Carver Mead
Gordon and Betty Moore Professor Emeritus of Engineering and Applied Science at the California Institute of Technology (Caltech). Ph.D. - Caltech
Recommended book categories
Professor Mead has recommended books in the following areas:
A pioneer of modern microelectronics, Carver Mead has made contributions to the development and design of semiconductors, digital chips, and silicon compilers, technologies which form the foundations of modern very-large-scale integration chip design. In the 1980s, he focused on electronic modeling of human neurology and biology, creating “neuromorphic electronic systems.” Mead has been involved in the founding of more than 20 companies. In 1960, he was the first person to describe and demonstrate a three-terminal solid-state device based on the operating principles of electron tunneling and hot-electron transport. In 1966, Mead designed the first gallium arsenide gate field-effect transistor using a Schottky barrier diode to isolate the gate from the channel. Mead is credited by Gordon Moore with coining the term Moore’s law. In 1968, Mead demonstrated, contrary to common assumptions, that as transistors decreased in size, they would not become more fragile or hotter or more expensive or slower. Rather, he argued that transistors would get faster, better, cooler and cheaper as they were miniaturized. Mead was the first to predict the possibility of storing millions of transistors on a chip. Mead was one of the first researchers to investigate techniques for very-large-scale integration, designing and creating high-complexity microchips. He taught the world’s first VLSI design course, at Caltech in 1970. He co-authored the landmark text “Introduction to VLSI systems”, published in 1979. This was A pioneering textbook, it has been used in VLSI integrated circuit education all over the world for decades. Mead and his Ph.D. student David L. Johannsen created the first silicon compiler, capable of taking a user’s specifications and automatically generating an integrated circuit. Next, he worked with Professor John Hopfield and Nobelist Richard Feynman, helping to create three new fields: Neural Networks, Neuromorphic Engineering, and the Physics of Computation. As the space is limited we leave interested readers to read more about this amazing scientist on his wikipedia page. Here is a list of some of his major awards:
2015, Fellow, National Academy of Inventors (NAI) for his “unparalleled commitment to excellence in academic invention."

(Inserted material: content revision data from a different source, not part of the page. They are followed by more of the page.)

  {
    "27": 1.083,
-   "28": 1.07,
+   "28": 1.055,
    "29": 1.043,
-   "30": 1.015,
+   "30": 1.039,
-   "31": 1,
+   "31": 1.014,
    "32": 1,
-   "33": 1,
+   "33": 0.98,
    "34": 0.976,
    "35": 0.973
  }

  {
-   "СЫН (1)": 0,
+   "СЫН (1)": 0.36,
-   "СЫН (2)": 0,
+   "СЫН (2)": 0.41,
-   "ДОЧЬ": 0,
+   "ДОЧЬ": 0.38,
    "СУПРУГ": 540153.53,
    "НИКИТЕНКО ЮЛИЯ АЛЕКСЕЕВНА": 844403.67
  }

2011, BBVA Foundation Frontiers of Knowledge Award of Information and Communication Technologies “… for his influential thinking in silicon technology. His work has enabled the development of the microchips that drive the electronic devices (laptops, tablets, smartphones, DVD players) ubiquitous in our daily lives."

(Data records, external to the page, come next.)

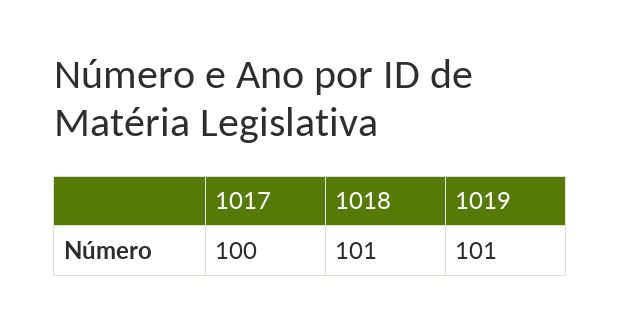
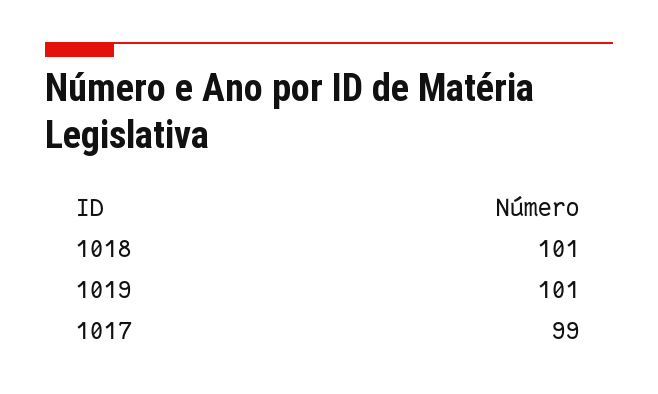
  {
-   "1017": 100,
+   "1017": 99,
    "1018": 101,
    "1019": 101
  }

2005, Progress Medal of the Royal Photographic Society
2002, National Medal of Technology
2002, Fellow of the Computer History Museum “for his contributions in pioneering the automation, methodology and teaching of integrated circuit design”.

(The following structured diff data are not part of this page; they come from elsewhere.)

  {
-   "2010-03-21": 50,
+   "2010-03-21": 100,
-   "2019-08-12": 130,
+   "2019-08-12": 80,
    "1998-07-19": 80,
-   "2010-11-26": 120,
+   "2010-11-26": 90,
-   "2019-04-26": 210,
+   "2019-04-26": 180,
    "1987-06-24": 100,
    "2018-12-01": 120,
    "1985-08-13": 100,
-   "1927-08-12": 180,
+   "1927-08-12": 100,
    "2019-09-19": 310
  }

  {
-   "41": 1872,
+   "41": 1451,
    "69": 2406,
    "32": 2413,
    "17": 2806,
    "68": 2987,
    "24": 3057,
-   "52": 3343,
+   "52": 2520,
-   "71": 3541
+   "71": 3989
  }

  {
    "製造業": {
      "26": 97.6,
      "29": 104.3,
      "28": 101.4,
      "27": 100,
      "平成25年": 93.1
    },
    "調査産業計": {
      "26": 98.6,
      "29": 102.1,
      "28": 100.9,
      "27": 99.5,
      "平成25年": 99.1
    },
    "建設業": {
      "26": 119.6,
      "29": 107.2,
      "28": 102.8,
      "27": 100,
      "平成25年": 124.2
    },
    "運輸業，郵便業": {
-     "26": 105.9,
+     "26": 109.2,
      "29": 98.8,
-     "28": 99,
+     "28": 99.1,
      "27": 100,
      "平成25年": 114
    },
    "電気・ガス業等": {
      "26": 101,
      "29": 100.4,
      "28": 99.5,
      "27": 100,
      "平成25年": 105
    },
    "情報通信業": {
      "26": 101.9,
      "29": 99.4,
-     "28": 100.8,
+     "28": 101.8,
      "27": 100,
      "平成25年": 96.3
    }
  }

2001, Dickson Prize in Science
1999, Lemelson-MIT Prize
1997, Allen Newell Award, Association for Computing Machinery
1996, John Von Neumann Medal, Institute of Electrical and Electronics Engineers
1996, Phil Kaufman Award for his impact on electronic design industry
1992, Award for Outstanding Research, International Neural Network Society
1985, John Price Wetherill Medal from The Franklin Institute, with Lynn Conway
1985, Harry H. Goode Memorial Award, American Federation of Information Processing Societies
1984, Harold Pender Award, with Lynn Conway
1981, Award for Achievement from Electronics Magazine, with Lynn Conway
1971, T.D. Callinan Award, In recognition of an outstanding contribution to the literature of dielectrics.”